For us, that's a "Well, DUH!" kind of question, but for non-gun types, in the context of the debate that is now on-going, it's a normal thing to ask.

There is considerable speculation that the victims stumbled upon a meth operation, or perhaps just someone(s) packing their meth out of the mountains, and the bad guy(s) didn't want to leave any witnesses.

The sheriff's department isn't releasing much information. And a lot of the information that has already been published has apparently been erroneous in many details.
 
Yeah - the debate certainly has shifted in our favor in my opinion (in the larger sense).
 
I am not a helo pilot, but I come from a long line of pilots, and IFR ops in a helicopter is deadly serious business. I don't know about RAF helis in Wessex, but operations over national forests in poor weather is dangerous, no matter how you approach it. Most helicopters aren't equipped for it, anyway.
 
c_yeager
Oh yes, you are of course correct that rescuing someone at 10,000 feet is exactly the same thing as rescuing someone at 4000 when the weather is identical
That is not what I said. What I said was, that the worst conditions are pretty much the same.

Carnedd Llewellyn is a mere 3,491 feet at it's highest point, on which I have been in winds well in excess of 100 mph; with heavy clothing, pack, ice/snow climbing hardware you could dig in the front points of your crampons into the ice, lean forward and "hang" at something around 40 degrees with your arms spread. The updraft was so strong up our descent route it would lift and throw you back over the top; picture one of those updraft type wind tunnel machines used to simulate freefall during parachuting. We had to lay prone, crawl and pull ourselves down over a hardpacked cornice onto the snowface to descend.

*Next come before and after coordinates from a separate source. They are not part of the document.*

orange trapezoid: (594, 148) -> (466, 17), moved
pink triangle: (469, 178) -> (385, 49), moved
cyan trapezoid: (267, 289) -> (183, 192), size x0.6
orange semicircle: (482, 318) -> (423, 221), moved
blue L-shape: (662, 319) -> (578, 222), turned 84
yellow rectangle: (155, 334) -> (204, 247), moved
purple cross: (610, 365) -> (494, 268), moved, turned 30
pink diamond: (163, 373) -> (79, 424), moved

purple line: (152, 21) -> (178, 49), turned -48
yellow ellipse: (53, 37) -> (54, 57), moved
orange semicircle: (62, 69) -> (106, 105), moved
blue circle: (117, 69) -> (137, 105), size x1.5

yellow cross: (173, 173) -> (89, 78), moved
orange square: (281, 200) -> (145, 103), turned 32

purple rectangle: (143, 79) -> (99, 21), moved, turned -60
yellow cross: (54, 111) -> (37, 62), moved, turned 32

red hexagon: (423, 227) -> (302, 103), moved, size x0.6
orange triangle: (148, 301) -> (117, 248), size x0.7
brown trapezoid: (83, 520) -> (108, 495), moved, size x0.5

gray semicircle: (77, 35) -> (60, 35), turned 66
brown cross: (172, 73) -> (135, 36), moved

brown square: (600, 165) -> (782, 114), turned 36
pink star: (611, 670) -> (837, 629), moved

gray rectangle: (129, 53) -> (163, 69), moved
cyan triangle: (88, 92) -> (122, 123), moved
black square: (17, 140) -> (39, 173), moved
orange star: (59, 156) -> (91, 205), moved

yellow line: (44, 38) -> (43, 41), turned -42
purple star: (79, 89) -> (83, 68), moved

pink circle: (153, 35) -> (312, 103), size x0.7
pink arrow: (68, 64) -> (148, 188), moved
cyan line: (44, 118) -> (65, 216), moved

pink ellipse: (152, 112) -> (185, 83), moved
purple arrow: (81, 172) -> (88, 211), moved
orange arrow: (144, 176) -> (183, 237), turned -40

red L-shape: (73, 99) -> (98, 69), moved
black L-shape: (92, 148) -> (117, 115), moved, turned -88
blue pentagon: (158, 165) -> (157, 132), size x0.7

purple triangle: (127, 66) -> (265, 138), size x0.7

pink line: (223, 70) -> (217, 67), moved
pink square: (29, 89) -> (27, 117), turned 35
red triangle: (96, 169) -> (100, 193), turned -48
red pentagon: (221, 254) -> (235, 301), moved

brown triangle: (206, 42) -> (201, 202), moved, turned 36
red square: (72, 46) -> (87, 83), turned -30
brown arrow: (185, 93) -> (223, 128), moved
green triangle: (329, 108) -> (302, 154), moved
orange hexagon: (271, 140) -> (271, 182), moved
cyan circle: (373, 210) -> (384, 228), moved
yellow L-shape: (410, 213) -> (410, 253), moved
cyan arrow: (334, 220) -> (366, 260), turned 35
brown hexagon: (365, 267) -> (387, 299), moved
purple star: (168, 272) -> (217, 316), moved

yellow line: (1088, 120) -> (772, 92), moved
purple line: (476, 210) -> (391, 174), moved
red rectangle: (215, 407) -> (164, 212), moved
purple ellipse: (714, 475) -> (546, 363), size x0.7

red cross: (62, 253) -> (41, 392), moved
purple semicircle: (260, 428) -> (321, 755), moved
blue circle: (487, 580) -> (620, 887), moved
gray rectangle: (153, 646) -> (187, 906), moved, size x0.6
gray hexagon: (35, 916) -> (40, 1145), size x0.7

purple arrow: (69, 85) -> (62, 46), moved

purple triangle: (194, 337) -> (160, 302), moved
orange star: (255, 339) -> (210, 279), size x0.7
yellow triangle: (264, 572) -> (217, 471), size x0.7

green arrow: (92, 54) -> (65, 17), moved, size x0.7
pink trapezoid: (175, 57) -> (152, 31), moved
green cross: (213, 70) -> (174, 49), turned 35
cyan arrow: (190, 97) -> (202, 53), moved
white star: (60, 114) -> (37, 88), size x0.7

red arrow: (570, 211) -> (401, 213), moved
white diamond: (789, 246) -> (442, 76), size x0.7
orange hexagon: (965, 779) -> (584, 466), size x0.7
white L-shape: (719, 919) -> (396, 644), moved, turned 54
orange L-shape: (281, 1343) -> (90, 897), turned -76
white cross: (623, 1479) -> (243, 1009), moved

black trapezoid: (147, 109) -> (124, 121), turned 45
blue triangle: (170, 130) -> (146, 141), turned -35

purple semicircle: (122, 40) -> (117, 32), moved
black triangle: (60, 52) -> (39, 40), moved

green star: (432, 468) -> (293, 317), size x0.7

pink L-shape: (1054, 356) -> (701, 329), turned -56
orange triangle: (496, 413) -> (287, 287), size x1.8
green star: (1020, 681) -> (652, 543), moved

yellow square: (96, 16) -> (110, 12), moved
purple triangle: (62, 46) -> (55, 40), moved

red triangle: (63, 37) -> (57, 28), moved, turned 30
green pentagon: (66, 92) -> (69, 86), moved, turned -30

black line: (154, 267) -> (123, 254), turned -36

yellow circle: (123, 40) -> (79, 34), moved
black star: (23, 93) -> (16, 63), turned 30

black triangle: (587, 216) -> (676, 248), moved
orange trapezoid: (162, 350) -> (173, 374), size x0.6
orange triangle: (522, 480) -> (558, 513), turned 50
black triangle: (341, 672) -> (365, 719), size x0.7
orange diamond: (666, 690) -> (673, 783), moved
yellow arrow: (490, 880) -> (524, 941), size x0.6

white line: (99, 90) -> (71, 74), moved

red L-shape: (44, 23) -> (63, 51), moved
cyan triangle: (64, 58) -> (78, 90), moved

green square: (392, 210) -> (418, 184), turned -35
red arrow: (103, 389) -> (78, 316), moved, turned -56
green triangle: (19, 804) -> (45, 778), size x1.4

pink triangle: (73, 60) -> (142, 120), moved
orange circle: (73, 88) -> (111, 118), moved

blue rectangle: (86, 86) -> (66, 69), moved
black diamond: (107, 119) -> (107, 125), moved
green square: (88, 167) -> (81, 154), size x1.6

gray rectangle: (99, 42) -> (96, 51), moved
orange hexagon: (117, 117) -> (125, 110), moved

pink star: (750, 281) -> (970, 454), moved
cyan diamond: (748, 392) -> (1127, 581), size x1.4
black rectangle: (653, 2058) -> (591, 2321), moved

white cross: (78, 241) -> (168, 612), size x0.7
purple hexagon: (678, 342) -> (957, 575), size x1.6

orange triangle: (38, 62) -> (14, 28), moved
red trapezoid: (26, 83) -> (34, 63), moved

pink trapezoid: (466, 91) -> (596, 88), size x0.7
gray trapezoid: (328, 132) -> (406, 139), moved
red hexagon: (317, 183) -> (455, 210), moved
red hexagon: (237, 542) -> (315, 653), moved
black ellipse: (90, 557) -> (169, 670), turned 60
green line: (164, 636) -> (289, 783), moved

Another afternoon in the same area, coming down off another snow and ice climb we encountered downdrafts that came in intermittant gusts across a lake. At something less than 2,000 feet. They were so strong that it was impossible to withstand them any more erect than a braced huddle on the ground. Getting caught offguard meant an uncontrolled (and uncomfortable) fast trip over many yards of some very rough ground.

Others have no doubt experienced worse, perhaps in Scotland - or in the Cascades. But the differences will be academic to flying. The "hills" in North Wales are littered with plane wrecks going back to WW2, and the abruptly changing weather kills people on a regular basis.

As it happens, there are peaks higher than 10,000 in the alps (and the himalayas), where climbers, hikers and tourists get into trouble, get stranded or killed on a regular basis. The airborne SAR operations face the same problems.

Fleetwing,

The Westland Wessex is a helicopter (these replaced Westland Whirlwinds used in the early 70s - I think they use Seakings now but I have not been over that side of the pond since '95). They operate out of RAF Valley on Anglesey Island off the North Wales northwest coast; the helicopter SAR training base, among other things, for the RAF.